9-9-2008
Today was the most relaxed day I’ve had on this tour thus far. Back home, sleeping till 9am is not sleeping-in. On a trip where I want to have every waking hour I possibly can, 9am is the new noon. Once Chad, Mike, Kris and myself grabbed a quick breakfast from the hostel kitchen Nazis before they took it all away, we gallivanted around Salzburg seeing what we could see.
We saw a panoramic painting a Salzburg by Johann Michael Sattler. The entire painting is in a little round room with 12ft high walls all around, freezing a frame in time of this great city. We checked out an art exhibit that traced the history of sin throughout western art. We bought some fresh fruit, found a stairwell that led to a courtyard overlook, and picnicked there. We stopped by a café to play rummy and have a drink. Then I did the coolest thing I’ve done in Europe to date: segwayed.
For a mere €15 I cruised up and down the Salzach River just people watching. Only, most people were watching me. Those things are suprisingly easy to get used to.
My legs were sore afterward, but I think that’s because I was a little too tense. After a few more hours on that puppy, I would have been cruising around like Job Bluth (Arrested Development anyone?)
Later that night, we went to Hohensalzburg Fortress, the dominating castle overlooking all of Salzburg right from the center. There we saw a chamber music recital consisting of pieces by Haydn and the two Mozarts. It was truly a step back in time. Sitting, listening to two violins, a viola, a cello, and a fabulous horn soloist play in a room where people would have done the same in medieval times. Truly brilliant. While we were taking the cable car down from the castle after the concert, I chatted with the horn player and the first violinist. Both had studied at the prestigious music conservatory in Salzburg.

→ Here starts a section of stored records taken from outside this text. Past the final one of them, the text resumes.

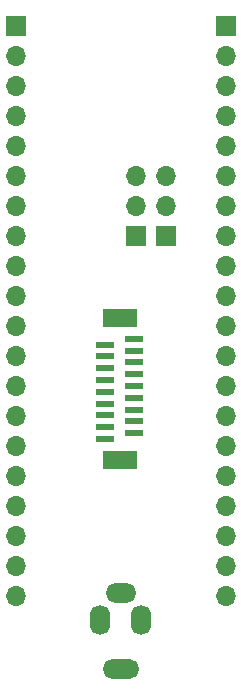
<source format=gbr>
%TF.GenerationSoftware,KiCad,Pcbnew,7.0.7-7.0.7~ubuntu22.04.1*%
%TF.CreationDate,2023-09-13T15:14:38+01:00*%
%TF.ProjectId,clvHd_master_pico,636c7648-645f-46d6-9173-7465725f7069,rev?*%
%TF.SameCoordinates,Original*%
%TF.FileFunction,Soldermask,Bot*%
%TF.FilePolarity,Negative*%
%FSLAX46Y46*%
G04 Gerber Fmt 4.6, Leading zero omitted, Abs format (unit mm)*
G04 Created by KiCad (PCBNEW 7.0.7-7.0.7~ubuntu22.04.1) date 2023-09-13 15:14:38*
%MOMM*%
%LPD*%
G01*
G04 APERTURE LIST*
G04 Aperture macros list*
%AMRoundRect*
0 Rectangle with rounded corners*
0 $1 Rounding radius*
0 $2 $3 $4 $5 $6 $7 $8 $9 X,Y pos of 4 corners*
0 Add a 4 corners polygon primitive as box body*
4,1,4,$2,$3,$4,$5,$6,$7,$8,$9,$2,$3,0*
0 Add four circle primitives for the rounded corners*
1,1,$1+$1,$2,$3*
1,1,$1+$1,$4,$5*
1,1,$1+$1,$6,$7*
1,1,$1+$1,$8,$9*
0 Add four rect primitives between the rounded corners*
20,1,$1+$1,$2,$3,$4,$5,0*
20,1,$1+$1,$4,$5,$6,$7,0*
20,1,$1+$1,$6,$7,$8,$9,0*
20,1,$1+$1,$8,$9,$2,$3,0*%
G04 Aperture macros list end*
%ADD10R,1.700000X1.700000*%
%ADD11O,1.700000X1.700000*%
%ADD12RoundRect,0.800000X-0.050000X-0.450000X0.050000X-0.450000X0.050000X0.450000X-0.050000X0.450000X0*%
%ADD13RoundRect,0.800000X-0.450000X0.050000X-0.450000X-0.050000X0.450000X-0.050000X0.450000X0.050000X0*%
%ADD14RoundRect,0.800000X-0.700000X0.050000X-0.700000X-0.050000X0.700000X-0.050000X0.700000X0.050000X0*%
%ADD15R,1.600000X0.500000*%
%ADD16R,2.900000X1.500000*%
G04 APERTURE END LIST*
D10*
%TO.C,J7*%
X103810000Y-79680000D03*
D11*
X103810000Y-77140000D03*
X103810000Y-74600000D03*
%TD*%
D10*
%TO.C,J6*%
X101270000Y-79680000D03*
D11*
X101270000Y-77140000D03*
X101270000Y-74600000D03*
%TD*%
D10*
%TO.C,J5*%
X108890000Y-61870000D03*
D11*
X108890000Y-64410000D03*
X108890000Y-66950000D03*
X108890000Y-69490000D03*
X108890000Y-72030000D03*
X108890000Y-74570000D03*
X108890000Y-77110000D03*
X108890000Y-79650000D03*
X108890000Y-82190000D03*
X108890000Y-84730000D03*
X108890000Y-87270000D03*
X108890000Y-89810000D03*
X108890000Y-92350000D03*
X108890000Y-94890000D03*
X108890000Y-97430000D03*
X108890000Y-99970000D03*
X108890000Y-102510000D03*
X108890000Y-105050000D03*
X108890000Y-107590000D03*
X108890000Y-110130000D03*
%TD*%
D10*
%TO.C,J4*%
X91110000Y-61870000D03*
D11*
X91110000Y-64410000D03*
X91110000Y-66950000D03*
X91110000Y-69490000D03*
X91110000Y-72030000D03*
X91110000Y-74570000D03*
X91110000Y-77110000D03*
X91110000Y-79650000D03*
X91110000Y-82190000D03*
X91110000Y-84730000D03*
X91110000Y-87270000D03*
X91110000Y-89810000D03*
X91110000Y-92350000D03*
X91110000Y-94890000D03*
X91110000Y-97430000D03*
X91110000Y-99970000D03*
X91110000Y-102510000D03*
X91110000Y-105050000D03*
X91110000Y-107590000D03*
X91110000Y-110130000D03*
%TD*%
D12*
%TO.C,J3*%
X101750000Y-112145000D03*
D13*
X100000000Y-109845000D03*
D12*
X98250000Y-112145000D03*
D14*
X100000000Y-116345000D03*
%TD*%
D15*
%TO.C,J1*%
X101100000Y-88350000D03*
X98700000Y-88850000D03*
X101100000Y-89350000D03*
X98700000Y-89850000D03*
X101100000Y-90350000D03*
X98700000Y-90850000D03*
X101100000Y-91350000D03*
X98700000Y-91850000D03*
X101100000Y-92350000D03*
X98700000Y-92850000D03*
X101100000Y-93350000D03*
X98700000Y-93850000D03*
X101100000Y-94350000D03*
X98700000Y-94850000D03*
X101100000Y-95350000D03*
X98700000Y-95850000D03*
X101100000Y-96350000D03*
X98700000Y-96850000D03*
D16*
X99900000Y-86600000D03*
X99900000Y-98600000D03*
%TD*%
M02*

</source>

Following the concert, a few of us celebrated our last night in Salzburg by hitting up a few clubs: Blue Heaven (which we still think may have been a gay bar), Sega Club (where an Austrian who thought we were Mexican kept buying us shots), and eventually to a karaoke bar where the bartenders hand a micropohone over the bar and the singer sings from wherever he or she chooses. Salzburg = good time.